Almost immediately after discovering Type 1 superconductivity in 1913, Kamerlingh Onnes constructed a superconducting electromagnet, using lead wire, and to his great dismay he found that the magnetic field destroyed the superconducting state! The quest was on for a superconducting material which would not have its properties switched off by using it to generate magnetic fields. It was not until around 1960 that researchers in the Western world discovered Type 2 superconductivity, in materials that would carry very large currents and generate intense magnetic fields. This was the beginning of widespread technological applications of superconductivity. BUT! This discovery had already been made in Soviet Russia back in 1936, and this discovery was almost immediately lost to science. It's important to realize that science always has to fight for survival in authoritarian regimes, and it is always at the mercy of paranoia and ideology. Although modern physics really began in Germany, the coming of the Nazis in 1933 gradually decimated the faculties of the major research universities in Germany and Italy... with physicists of the caliber of Einstein, Fermi, Bethe, Wigner and dozens of others winding up in the US. In Soviet Russia, the official embrace of the crackpot ideas of plant breeder Lysenko, and protests against those ideas by the country's leading geneticists, resulted in those geneticists being sent to Siberian labor camps! The discovery of Type 2 superconductivity was made by Russian physicists Shubnikov, Khotkevich, Shepelev and Rjabinin in 1936. Unfortunately Russia's leading theoretical physicist of the day, Lev Landau, had ideas about superconductivity that were directly contradicted by the discovery, and he did not abandon them. Even worse, in the paranoid climate of Stalin's Russia, Shubnikov was accused of being a spy, and executed without trial! Even Landau, who had no direct connection to the Shubnikov laboratory at Kharkov, was arrested and held in prison for a year. As a result of this horrific history, Type 2 superconductivity was unknown until it was rediscovered 25 years later by John Kunzler and colleagues at Bell Labs.

Unlike Type 1 superconductors, which exhibit an abrupt and complete transition to superconductivity, the Type 2 superconductors transition gradually, in a mixed state of normal and super-conductivity which as the temperature is lowered, gradually becomes fully superconducting. Most type 2 superconductors are incredibly complex chemical combinations of several very different atoms.

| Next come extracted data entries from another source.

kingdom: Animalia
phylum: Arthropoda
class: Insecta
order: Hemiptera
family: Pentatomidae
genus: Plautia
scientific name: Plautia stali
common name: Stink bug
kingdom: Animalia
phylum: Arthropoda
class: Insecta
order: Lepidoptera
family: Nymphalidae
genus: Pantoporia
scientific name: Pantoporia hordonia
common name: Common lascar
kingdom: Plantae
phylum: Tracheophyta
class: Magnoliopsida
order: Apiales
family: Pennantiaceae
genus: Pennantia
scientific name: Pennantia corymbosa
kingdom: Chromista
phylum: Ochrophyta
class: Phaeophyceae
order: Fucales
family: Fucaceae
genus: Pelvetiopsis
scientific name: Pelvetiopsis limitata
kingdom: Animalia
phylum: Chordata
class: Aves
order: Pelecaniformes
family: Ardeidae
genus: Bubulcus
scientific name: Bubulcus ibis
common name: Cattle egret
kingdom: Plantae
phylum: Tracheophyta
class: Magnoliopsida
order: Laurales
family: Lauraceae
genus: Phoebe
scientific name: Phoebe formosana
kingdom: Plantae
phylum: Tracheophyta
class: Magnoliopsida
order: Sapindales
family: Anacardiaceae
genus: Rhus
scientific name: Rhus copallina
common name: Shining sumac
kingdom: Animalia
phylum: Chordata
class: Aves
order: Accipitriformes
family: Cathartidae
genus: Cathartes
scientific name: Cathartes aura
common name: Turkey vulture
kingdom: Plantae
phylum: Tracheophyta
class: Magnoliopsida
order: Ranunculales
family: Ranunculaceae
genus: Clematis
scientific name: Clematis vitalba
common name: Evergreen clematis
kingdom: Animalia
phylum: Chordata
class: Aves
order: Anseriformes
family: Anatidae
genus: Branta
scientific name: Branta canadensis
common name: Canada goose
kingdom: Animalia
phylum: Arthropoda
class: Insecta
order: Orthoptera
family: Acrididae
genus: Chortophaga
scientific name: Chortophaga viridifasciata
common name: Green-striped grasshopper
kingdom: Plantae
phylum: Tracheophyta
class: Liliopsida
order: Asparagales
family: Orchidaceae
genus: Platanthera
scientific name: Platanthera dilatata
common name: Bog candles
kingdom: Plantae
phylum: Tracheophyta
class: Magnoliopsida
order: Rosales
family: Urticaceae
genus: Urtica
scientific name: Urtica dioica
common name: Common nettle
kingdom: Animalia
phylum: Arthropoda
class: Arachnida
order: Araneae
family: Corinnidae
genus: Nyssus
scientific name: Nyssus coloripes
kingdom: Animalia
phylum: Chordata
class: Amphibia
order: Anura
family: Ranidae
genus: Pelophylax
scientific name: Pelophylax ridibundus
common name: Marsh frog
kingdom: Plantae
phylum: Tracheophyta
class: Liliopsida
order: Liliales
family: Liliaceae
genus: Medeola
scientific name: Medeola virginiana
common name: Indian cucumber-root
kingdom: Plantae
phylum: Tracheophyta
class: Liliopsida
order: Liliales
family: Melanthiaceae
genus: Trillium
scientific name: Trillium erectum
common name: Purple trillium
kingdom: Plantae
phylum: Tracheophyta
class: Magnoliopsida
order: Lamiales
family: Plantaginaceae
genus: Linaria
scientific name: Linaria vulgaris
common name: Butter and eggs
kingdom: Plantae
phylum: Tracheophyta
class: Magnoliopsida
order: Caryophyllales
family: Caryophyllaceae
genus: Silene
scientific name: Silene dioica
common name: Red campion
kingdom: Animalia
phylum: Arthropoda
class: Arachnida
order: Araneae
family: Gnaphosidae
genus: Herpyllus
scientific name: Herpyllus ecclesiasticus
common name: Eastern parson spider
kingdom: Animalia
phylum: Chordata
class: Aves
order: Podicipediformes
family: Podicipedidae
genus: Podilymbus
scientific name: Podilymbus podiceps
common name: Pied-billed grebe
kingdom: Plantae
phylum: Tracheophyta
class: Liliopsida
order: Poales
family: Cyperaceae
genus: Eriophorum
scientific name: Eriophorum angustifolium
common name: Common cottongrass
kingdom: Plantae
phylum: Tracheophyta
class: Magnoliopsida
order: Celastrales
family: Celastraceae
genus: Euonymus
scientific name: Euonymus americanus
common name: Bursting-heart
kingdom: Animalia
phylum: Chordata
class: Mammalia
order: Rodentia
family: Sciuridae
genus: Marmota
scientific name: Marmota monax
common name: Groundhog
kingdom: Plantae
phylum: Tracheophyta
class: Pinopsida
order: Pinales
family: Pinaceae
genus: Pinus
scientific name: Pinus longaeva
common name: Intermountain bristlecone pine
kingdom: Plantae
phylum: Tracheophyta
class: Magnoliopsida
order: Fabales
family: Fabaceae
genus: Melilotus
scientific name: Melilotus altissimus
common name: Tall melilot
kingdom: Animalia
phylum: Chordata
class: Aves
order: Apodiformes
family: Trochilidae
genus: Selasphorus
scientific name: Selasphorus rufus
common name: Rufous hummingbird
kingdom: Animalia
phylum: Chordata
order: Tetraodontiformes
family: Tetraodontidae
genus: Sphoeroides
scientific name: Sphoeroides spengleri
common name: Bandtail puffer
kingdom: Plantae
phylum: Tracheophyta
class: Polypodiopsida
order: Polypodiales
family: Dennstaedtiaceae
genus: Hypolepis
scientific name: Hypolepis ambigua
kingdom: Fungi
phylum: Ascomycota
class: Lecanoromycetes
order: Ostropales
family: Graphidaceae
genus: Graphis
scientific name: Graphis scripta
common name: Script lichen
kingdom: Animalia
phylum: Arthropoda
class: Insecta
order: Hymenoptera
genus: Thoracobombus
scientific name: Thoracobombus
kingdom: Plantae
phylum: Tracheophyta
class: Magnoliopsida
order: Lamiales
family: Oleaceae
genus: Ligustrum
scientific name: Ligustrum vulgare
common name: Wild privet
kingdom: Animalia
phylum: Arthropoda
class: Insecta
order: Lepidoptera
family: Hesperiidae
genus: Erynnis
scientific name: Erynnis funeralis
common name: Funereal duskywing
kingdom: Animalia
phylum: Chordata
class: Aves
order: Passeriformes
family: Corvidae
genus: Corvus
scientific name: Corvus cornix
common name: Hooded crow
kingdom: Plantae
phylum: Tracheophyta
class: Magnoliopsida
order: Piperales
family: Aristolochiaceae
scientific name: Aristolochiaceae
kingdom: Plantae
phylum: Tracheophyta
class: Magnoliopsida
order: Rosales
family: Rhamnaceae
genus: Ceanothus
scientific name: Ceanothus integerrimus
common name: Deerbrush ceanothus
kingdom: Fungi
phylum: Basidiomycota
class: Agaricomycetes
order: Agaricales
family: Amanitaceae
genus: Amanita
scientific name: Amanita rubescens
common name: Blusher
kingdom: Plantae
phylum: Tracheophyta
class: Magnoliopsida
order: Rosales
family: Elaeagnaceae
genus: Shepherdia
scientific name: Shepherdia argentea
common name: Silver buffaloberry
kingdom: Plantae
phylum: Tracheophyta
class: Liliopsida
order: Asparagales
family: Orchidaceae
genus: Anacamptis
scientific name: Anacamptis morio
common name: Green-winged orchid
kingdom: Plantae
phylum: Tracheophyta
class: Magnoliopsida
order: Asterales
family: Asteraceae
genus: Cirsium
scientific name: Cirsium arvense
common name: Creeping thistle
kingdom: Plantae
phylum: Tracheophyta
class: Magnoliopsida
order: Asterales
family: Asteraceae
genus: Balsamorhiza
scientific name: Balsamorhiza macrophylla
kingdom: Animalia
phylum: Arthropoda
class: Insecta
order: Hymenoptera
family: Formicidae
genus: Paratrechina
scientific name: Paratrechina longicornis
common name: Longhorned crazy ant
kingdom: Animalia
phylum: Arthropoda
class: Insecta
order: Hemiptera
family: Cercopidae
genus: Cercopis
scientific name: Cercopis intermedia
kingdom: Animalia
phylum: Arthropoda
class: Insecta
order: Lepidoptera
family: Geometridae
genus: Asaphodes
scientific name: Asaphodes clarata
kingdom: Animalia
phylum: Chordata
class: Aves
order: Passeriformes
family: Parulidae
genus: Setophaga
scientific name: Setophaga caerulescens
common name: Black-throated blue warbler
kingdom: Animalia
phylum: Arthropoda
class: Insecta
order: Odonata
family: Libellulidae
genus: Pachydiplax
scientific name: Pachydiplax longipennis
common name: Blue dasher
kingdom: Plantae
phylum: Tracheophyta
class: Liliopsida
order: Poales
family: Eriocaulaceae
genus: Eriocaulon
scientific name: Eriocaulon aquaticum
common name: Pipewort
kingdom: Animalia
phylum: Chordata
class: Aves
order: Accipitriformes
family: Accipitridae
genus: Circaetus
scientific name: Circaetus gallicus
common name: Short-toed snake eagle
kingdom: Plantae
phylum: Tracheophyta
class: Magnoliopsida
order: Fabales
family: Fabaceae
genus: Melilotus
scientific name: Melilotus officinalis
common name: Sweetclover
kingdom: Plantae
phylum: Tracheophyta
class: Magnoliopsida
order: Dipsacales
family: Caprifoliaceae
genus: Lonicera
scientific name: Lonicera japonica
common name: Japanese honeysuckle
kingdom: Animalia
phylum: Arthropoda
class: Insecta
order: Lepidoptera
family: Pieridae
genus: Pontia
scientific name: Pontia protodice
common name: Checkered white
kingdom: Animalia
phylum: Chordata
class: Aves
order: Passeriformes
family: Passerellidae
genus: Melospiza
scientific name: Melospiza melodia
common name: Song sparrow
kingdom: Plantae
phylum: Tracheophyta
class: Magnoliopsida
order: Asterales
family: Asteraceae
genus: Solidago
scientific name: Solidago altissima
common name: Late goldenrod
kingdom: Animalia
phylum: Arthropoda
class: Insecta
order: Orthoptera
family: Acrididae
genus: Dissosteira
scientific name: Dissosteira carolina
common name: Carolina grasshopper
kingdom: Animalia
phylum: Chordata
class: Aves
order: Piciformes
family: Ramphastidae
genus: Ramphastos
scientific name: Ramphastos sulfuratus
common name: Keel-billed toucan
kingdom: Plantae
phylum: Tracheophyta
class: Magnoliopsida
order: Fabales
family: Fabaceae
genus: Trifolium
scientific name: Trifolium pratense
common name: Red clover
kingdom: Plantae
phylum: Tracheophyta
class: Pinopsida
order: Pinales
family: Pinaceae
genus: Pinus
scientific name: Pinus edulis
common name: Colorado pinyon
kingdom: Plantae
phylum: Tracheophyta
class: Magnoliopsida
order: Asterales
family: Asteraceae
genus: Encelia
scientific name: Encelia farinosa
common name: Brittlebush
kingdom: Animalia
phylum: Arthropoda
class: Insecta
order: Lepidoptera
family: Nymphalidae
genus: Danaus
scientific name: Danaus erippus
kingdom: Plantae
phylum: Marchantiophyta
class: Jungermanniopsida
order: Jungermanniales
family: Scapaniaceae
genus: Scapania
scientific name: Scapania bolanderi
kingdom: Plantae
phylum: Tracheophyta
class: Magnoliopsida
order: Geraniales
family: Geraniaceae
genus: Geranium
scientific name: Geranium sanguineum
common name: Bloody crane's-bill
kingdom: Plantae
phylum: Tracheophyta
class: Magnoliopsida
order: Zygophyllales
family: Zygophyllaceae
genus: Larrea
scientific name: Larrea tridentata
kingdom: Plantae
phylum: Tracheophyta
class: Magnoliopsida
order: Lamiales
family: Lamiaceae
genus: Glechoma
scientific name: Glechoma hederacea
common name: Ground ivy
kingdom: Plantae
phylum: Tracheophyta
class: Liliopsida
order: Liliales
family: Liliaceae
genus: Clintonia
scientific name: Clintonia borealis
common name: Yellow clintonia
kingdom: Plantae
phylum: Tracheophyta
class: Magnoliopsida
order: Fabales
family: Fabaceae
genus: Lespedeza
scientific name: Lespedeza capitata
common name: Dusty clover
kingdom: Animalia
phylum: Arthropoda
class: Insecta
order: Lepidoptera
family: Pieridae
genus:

All “high temperature” superconductors are Type 2, and modern research is studying more and more exotic and complex compounds in hopes of finding superconductivity at temperatures not too far below room temperature. So far, despite intense effort, not much progress has been reported, and it is possible researchers are running up against a natural limit.

Lev Shubnikov (1901 – 1937)

John Eugene Kunzler (1923 – 2006)

We have encountered the spin-spin interaction over and over lately, but it is no more mysterious than the interaction between two toy bar magnets. When the magnetic moments of the bar magnets point in the same direction, they obviously repel. But if the magnetic moments point in opposite directions, they obviously attract. Electrons themselves, and all charged fundamental point fermions, have an intrinsic magnetic moment parallel to their spin direction, and the spin of fundamental fermions is always s = 1/2. So two fundamental point fermions will always attract if their total spin is 0, and if there is an S = 1 state, it will have a higher excitation energy than the S = 0 state of the same system.  But notice both combinations are bosons.